**TEXT PROVIDED**
------------------------------------------------
The Antinomies of Realism
alice malice
alicewmalice at gmail.com
Wed Feb 19 12:16:20 CST 2014
How could anyone write a book about the novel and not know that bad guys
often make great narrators? Can you seriously doubt that Jameson has read
the canonical novels, classics, whatever that feature bad guy narratives?
Maybe he has no business writing a book about the novel? Or, maybe he's
saying something about the influence of War on art, on narrative, and by
extension, the Military that controls things even after the war is ended?
24 Okla. City U. L. Rev. 681 (1999)
Law of Simulated War in Gravity's Rainbow, The; Spencer, Nicholas
http://heinonline.org/HOL/LandingPage?handle=hein.journals/okcu24&div=37&id=&page=
On Wed, Feb 19, 2014 at 12:21 AM, David Morris <fqmorris at gmail.com> wrote:
> War is non-narrative because...bad guys don't narrate? Is that this guys
> shtick?
------------------------------------------------
**WHAT YOU NEED TO DO**
1 - Summarize the post above about Jameson's book on the novel in two sentences.
2 - Pick up the post about Jameson and bad-guy narrators after its final line and keep writing it.

**STORED DATA**
------------------------------------------------
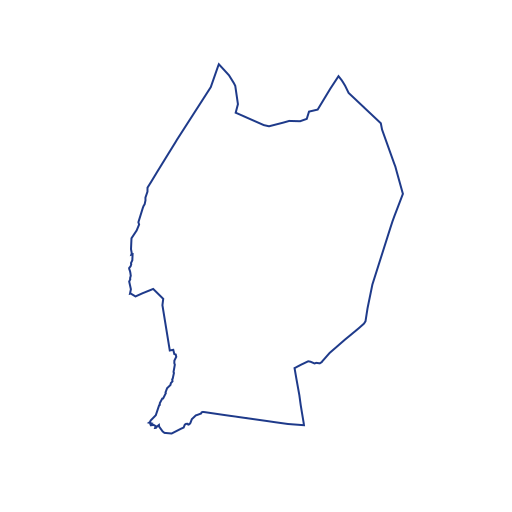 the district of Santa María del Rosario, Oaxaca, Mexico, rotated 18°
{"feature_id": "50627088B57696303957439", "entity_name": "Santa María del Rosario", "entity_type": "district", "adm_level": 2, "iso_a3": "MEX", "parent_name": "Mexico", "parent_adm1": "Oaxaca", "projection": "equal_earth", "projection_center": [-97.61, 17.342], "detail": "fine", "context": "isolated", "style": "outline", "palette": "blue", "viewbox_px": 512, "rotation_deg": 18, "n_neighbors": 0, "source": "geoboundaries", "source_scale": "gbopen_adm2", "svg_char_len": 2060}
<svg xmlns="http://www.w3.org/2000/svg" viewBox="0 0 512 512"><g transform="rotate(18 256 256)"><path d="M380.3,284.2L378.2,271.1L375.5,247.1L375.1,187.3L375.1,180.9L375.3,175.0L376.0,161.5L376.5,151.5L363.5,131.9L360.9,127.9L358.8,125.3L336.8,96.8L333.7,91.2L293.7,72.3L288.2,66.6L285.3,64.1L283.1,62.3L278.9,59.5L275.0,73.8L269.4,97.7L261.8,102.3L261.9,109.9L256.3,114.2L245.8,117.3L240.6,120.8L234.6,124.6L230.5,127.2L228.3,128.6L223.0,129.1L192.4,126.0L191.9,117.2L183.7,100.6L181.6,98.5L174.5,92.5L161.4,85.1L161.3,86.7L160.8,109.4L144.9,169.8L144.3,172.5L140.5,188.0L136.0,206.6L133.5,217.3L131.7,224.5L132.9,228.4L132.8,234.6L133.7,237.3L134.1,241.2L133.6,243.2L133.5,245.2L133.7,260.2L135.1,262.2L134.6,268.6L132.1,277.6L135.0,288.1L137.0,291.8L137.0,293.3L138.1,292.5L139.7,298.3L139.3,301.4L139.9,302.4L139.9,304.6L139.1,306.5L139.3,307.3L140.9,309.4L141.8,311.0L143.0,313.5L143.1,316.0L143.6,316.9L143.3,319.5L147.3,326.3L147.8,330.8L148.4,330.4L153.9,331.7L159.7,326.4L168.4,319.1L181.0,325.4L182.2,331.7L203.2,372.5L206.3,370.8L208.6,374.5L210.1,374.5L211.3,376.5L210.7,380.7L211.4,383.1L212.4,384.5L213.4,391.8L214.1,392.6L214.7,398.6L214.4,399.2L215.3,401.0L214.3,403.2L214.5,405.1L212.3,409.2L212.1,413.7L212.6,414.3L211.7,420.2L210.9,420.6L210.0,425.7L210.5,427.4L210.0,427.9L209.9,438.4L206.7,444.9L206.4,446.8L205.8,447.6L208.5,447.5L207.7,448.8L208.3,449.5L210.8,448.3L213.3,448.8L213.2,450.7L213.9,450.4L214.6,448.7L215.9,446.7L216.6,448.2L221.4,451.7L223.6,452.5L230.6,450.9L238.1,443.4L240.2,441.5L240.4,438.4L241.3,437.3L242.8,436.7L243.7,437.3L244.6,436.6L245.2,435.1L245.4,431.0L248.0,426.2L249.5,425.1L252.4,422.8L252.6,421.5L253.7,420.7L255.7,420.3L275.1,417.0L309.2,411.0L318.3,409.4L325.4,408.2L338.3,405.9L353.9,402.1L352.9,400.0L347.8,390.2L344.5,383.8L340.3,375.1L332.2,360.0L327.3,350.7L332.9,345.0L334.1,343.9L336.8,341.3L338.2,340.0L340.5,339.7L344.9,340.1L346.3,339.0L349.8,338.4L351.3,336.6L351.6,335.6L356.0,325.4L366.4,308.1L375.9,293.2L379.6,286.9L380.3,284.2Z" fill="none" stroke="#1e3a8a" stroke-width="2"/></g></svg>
------------------------------------------------
**TASK RESULTS**
1 - The post asks how anyone could write a book about the novel without knowing that bad guys often make great narrators, and it doubts that Jameson hasn't read the canonical novels that feature bad-guy narratives. It then suggests that he may instead be saying something about the influence of war on art and narrative, and about the military that controls things even after a war has ended.

2 -
>
> On Tuesday, February 18, 2014, Dave Monroe <against.the.dave at gmail.com>
> wrote:
>
>> "... war ... is virtually non-narrative, and ... this raw material
>> seeks to appropriate its missing protagonist from any number of
>> narrative paradigms, ranging from the conventions of generic war
>> novels or films ... to [a] multiplicity of generic experiments ..."
>> (p. 251)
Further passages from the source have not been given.